SEC Responds to Coinbase’s Motion to Dismiss
The U.S. Securities and Exchange Commission (SEC) has filed a 40-page opposition motion in response to Coinbase’s motion to dismiss its case for violating securities laws.
In June of this year, the SEC charged the leading U.S. crypto exchange with illegally offering securities on its platform and providing broker and clearing agency services without registering with the regulator.
Coinbase responded to the lawsuit by arguing that the crypto tokens it listed were not “investment contracts” and that the SEC had no authority over crypto-related matters.
In its opposition motion, the SEC presents a four-point argument to demonstrate that its initial complaint is “sufficiently adequate.”
Howey Test is ‘Flexible’ and ‘Adaptable,’ says SEC
The SEC refutes Coinbase’s claims that it is being blamed for its current predicament. It denies endorsing Coinbase’s previous conduct when it went public and argues that Chairman Gary Gensler’s responses in Congressional hearings do not apply to the court’s application of federal securities laws.
The SEC also asserts that the lawsuit should not have surprised Coinbase because it has “known all along that any crypto asset bought and sold on its trading platform is a security if it meets the Howey test.”
According to the agency, the Howey Test does not require an investment contract and its “flexible” and “adaptable” nature applies to crypto assets.

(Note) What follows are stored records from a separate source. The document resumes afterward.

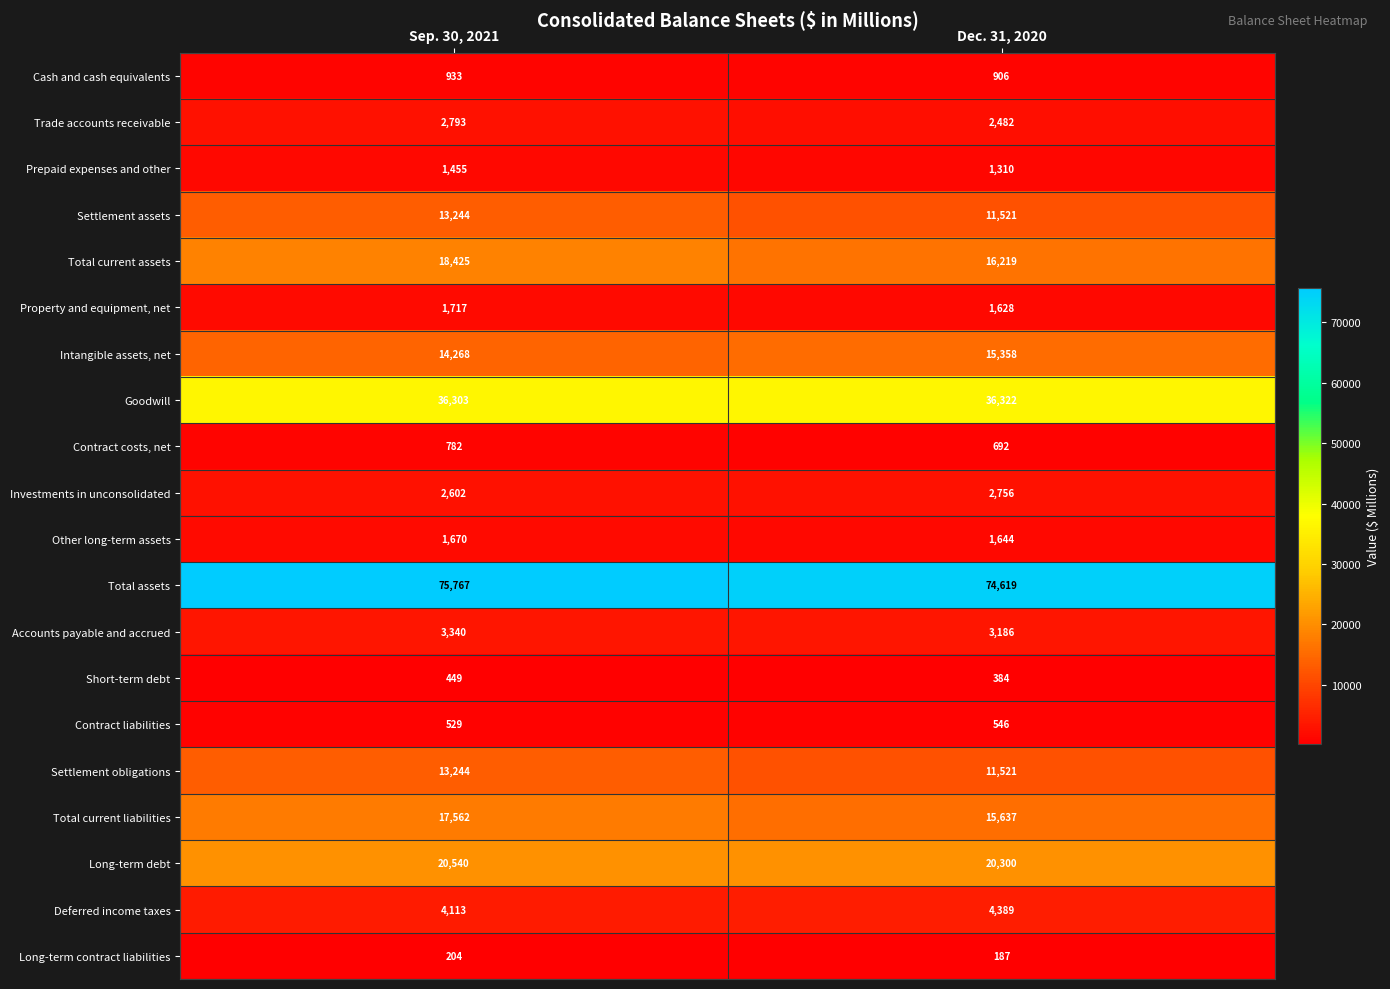

Rank the categories by Long-term contract liabilities value from highest to lowest.

Sep. 30, 2021, Dec. 31, 2020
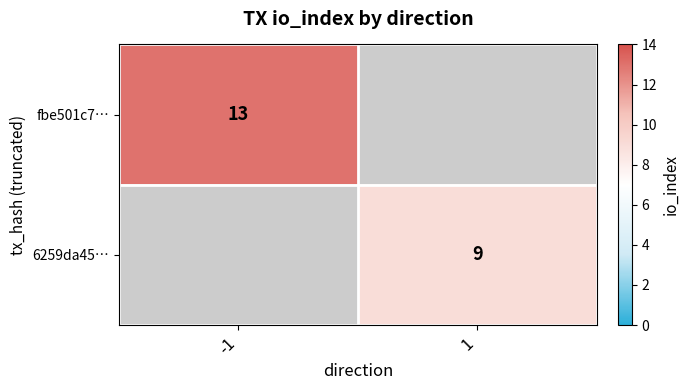

True or false: 6259da45… has a value of 9 at 1.

True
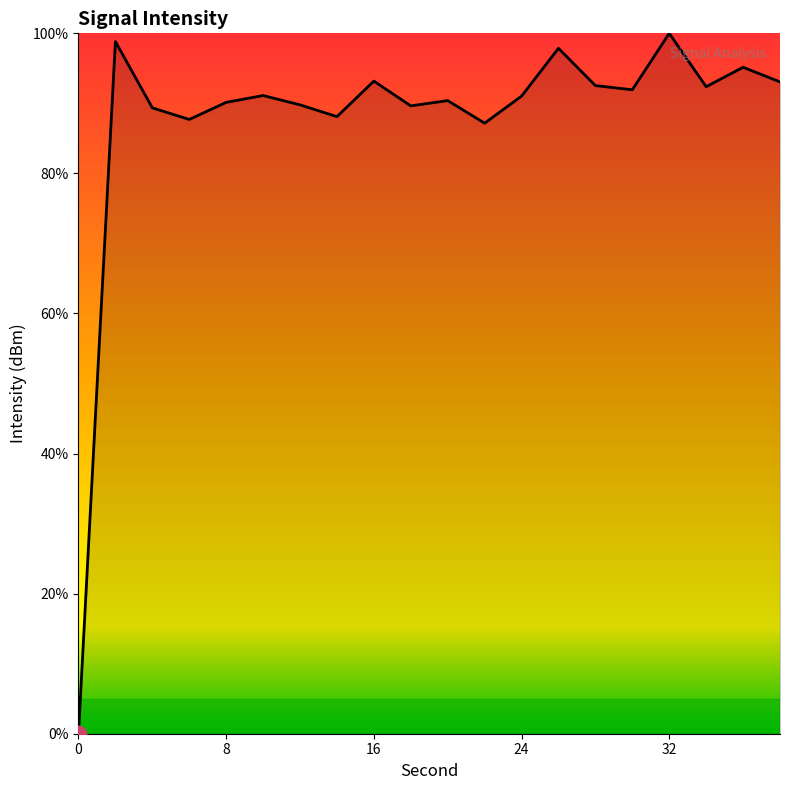

What is the difference between the maximum and minimum values?

100.0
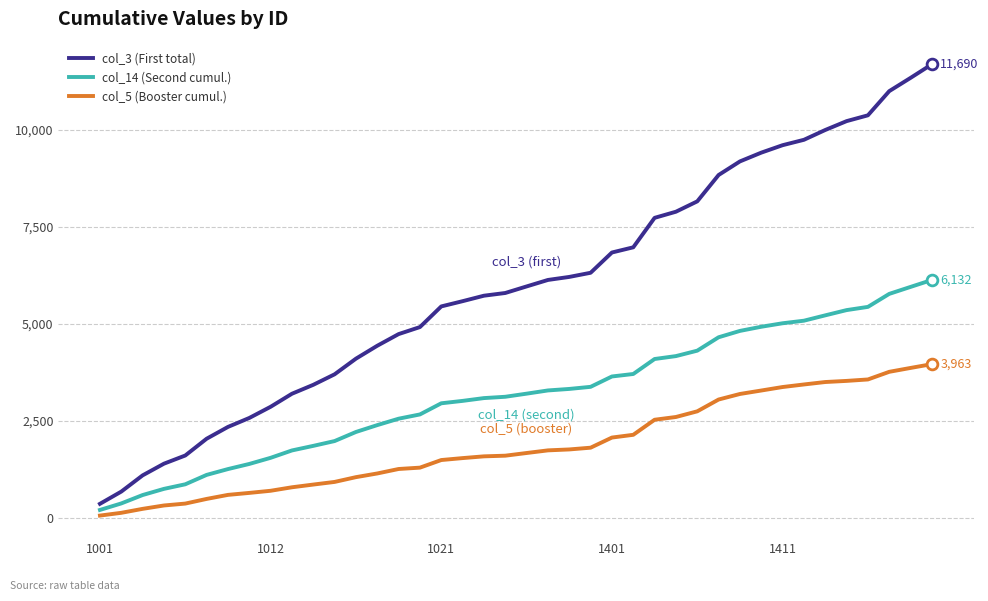

At how many categories does at least one series exceed 7210?

14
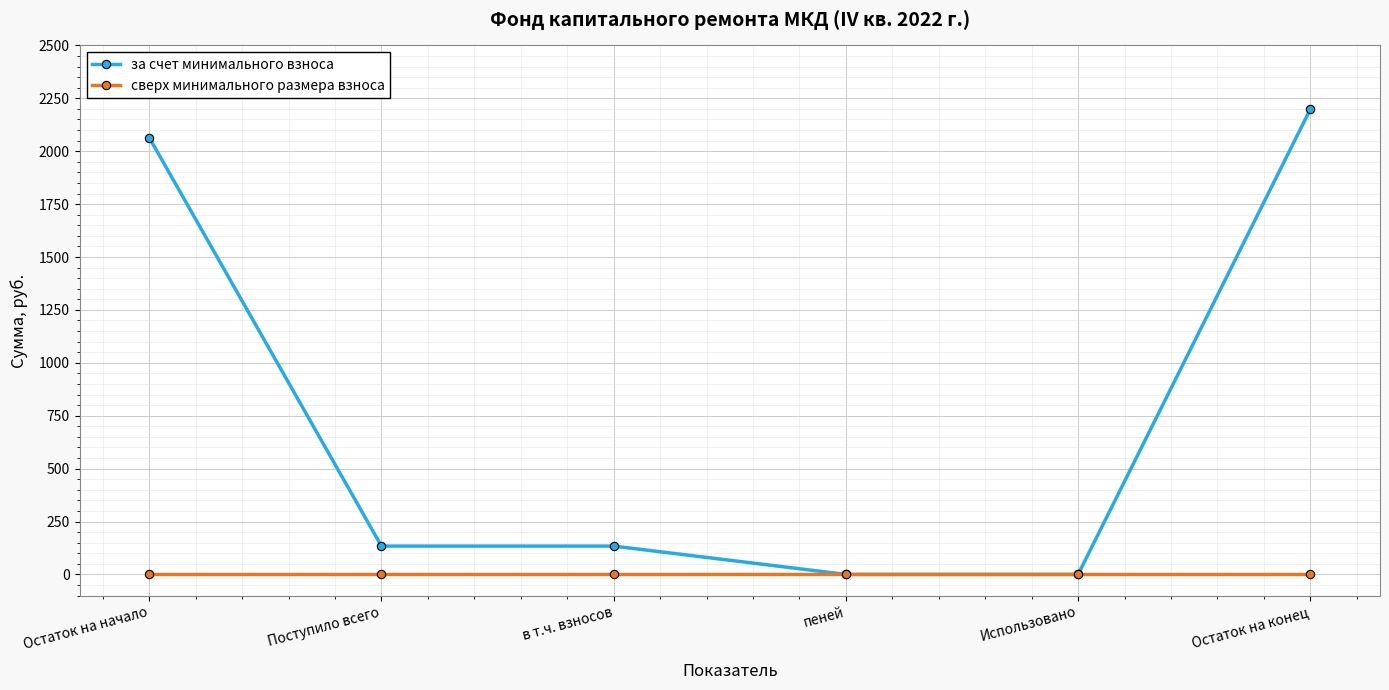

True or false: за счет минимального взноса has more than 2 points higher than both neighbors.

False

The Howey Test is a legal standard used in the United States to determine whether a particular asset is a security.
The SEC also argued that Coinbase’s stake service required investment of money for annual returns in a pool and by Coinbase, which it characterizes as a security.
“Old as Old” Response from Coinbase’s CEO
Coinbase’s Chief Legal Officer Paul Grewal responded publicly to the SEC’s opposition motion on Twitter, calling it “old as old” from the regulator.
The @SECgov just filed its opposition to our motion to dismiss their case against @Coinbase. It’s old as old. But don’t just take my word for it – take a look for yourself. 1/7
— Paul Grewal (@paulgrewal) October 3, 2023
Grewal asserted that tokens on Coinbase’s platform are not securities based on “Court decisions over the past several months,” referencing the SEC’s loss against Ripple and XRP’s securities case.
He also dismissed the SEC’s arguments, suggesting that its range from “Pokémon cards to stamps” could be considered securities under its definition, citing Representative Ritchie Torres’ questioning of Chairman Gensler in a House Financial Services Committee hearing.
Grewal mentioned that Coinbase is looking forward to filing its reply on October 24.
We look forward to filing our reply on October 24th. 7/7
Hot Take: SEC and Coinbase Continue Legal Battle Over Crypto Securities
The SEC has responded to Coinbase’s motion to dismiss its case, arguing that crypto assets listed on the exchange are securities if they meet the Howey test. Coinbase maintains that these assets are not investment contracts and that the SEC lacks authority over crypto transactions. The legal battle between the SEC and Coinbase continues, with both sides presenting their arguments. This case has significant implications for the regulation of cryptocurrencies in the United States and could set a precedent for how securities laws apply to digital assets.